• [EXERCISE GOAL] Without dropping or altering a single word, give the listing again.

• • • •

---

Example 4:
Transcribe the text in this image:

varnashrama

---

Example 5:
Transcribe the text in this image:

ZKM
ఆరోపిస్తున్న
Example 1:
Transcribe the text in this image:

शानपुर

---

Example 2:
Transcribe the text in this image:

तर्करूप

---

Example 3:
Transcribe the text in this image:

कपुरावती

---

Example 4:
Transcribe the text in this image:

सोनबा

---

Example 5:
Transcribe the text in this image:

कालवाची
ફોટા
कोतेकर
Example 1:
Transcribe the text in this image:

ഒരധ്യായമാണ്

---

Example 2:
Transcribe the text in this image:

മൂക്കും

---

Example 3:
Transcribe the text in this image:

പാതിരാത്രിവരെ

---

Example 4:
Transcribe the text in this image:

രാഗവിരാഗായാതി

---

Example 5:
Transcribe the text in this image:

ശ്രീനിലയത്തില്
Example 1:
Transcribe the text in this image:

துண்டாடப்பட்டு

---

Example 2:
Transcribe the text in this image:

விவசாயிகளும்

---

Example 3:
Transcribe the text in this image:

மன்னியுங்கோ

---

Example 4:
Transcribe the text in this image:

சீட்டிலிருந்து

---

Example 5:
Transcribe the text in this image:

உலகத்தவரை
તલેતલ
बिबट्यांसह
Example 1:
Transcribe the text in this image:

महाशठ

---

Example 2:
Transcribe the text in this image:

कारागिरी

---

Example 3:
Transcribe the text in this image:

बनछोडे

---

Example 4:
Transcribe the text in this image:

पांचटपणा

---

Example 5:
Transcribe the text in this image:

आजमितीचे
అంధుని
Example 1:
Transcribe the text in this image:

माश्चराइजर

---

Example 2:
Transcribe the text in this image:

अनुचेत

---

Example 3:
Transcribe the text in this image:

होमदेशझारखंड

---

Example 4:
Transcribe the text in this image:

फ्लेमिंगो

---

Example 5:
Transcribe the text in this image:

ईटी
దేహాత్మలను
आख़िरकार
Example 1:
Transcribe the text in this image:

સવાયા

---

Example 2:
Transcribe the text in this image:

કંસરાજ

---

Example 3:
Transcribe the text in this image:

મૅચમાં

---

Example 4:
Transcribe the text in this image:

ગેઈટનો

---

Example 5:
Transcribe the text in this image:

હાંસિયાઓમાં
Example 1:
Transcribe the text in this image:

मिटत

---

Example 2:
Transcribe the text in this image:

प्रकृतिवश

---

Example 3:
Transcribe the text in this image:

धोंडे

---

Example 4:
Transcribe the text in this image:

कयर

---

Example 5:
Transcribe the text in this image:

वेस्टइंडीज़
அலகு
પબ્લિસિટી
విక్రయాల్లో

• • • •

• [ANSWER FOR THE TASK]
---

Example 4:
Transcribe the text in this image:

varnashrama

---

Example 5:
Transcribe the text in this image:

ZKM
ఆరోపిస్తున్న
Example 1:
Transcribe the text in this image:

शानपुर

---

Example 2:
Transcribe the text in this image:

तर्करूप

---

Example 3:
Transcribe the text in this image:

कपुरावती

---

Example 4:
Transcribe the text in this image:

सोनबा

---

Example 5:
Transcribe the text in this image:

कालवाची
ફોટા
कोतेकर
Example 1:
Transcribe the text in this image:

ഒരധ്യായമാണ്

---

Example 2:
Transcribe the text in this image:

മൂക്കും

---

Example 3:
Transcribe the text in this image:

പാതിരാത്രിവരെ

---

Example 4:
Transcribe the text in this image:

രാഗവിരാഗായാതി

---

Example 5:
Transcribe the text in this image:

ശ്രീനിലയത്തില്
Example 1:
Transcribe the text in this image:

துண்டாடப்பட்டு

---

Example 2:
Transcribe the text in this image:

விவசாயிகளும்

---

Example 3:
Transcribe the text in this image:

மன்னியுங்கோ

---

Example 4:
Transcribe the text in this image:

சீட்டிலிருந்து

---

Example 5:
Transcribe the text in this image:

உலகத்தவரை
તલેતલ
बिबट्यांसह
Example 1:
Transcribe the text in this image:

महाशठ

---

Example 2:
Transcribe the text in this image:

कारागिरी

---

Example 3:
Transcribe the text in this image:

बनछोडे

---

Example 4:
Transcribe the text in this image:

पांचटपणा

---

Example 5:
Transcribe the text in this image:

आजमितीचे
అంధుని
Example 1:
Transcribe the text in this image:

माश्चराइजर

---

Example 2:
Transcribe the text in this image:

अनुचेत

---

Example 3:
Transcribe the text in this image:

होमदेशझारखंड

---

Example 4:
Transcribe the text in this image:

फ्लेमिंगो

---

Example 5:
Transcribe the text in this image:

ईटी
దేహాత్మలను
आख़िरकार
Example 1:
Transcribe the text in this image:

સવાયા

---

Example 2:
Transcribe the text in this image:

કંસરાજ

---

Example 3:
Transcribe the text in this image:

મૅચમાં

---

Example 4:
Transcribe the text in this image:

ગેઈટનો

---

Example 5:
Transcribe the text in this image:

હાંસિયાઓમાં
Example 1:
Transcribe the text in this image:

मिटत

---

Example 2:
Transcribe the text in this image:

प्रकृतिवश

---

Example 3:
Transcribe the text in this image:

धोंडे

---

Example 4:
Transcribe the text in this image:

कयर

---

Example 5:
Transcribe the text in this image:

वेस्टइंडीज़
அலகு
પબ્લિસિટી
విక్రయాల్లో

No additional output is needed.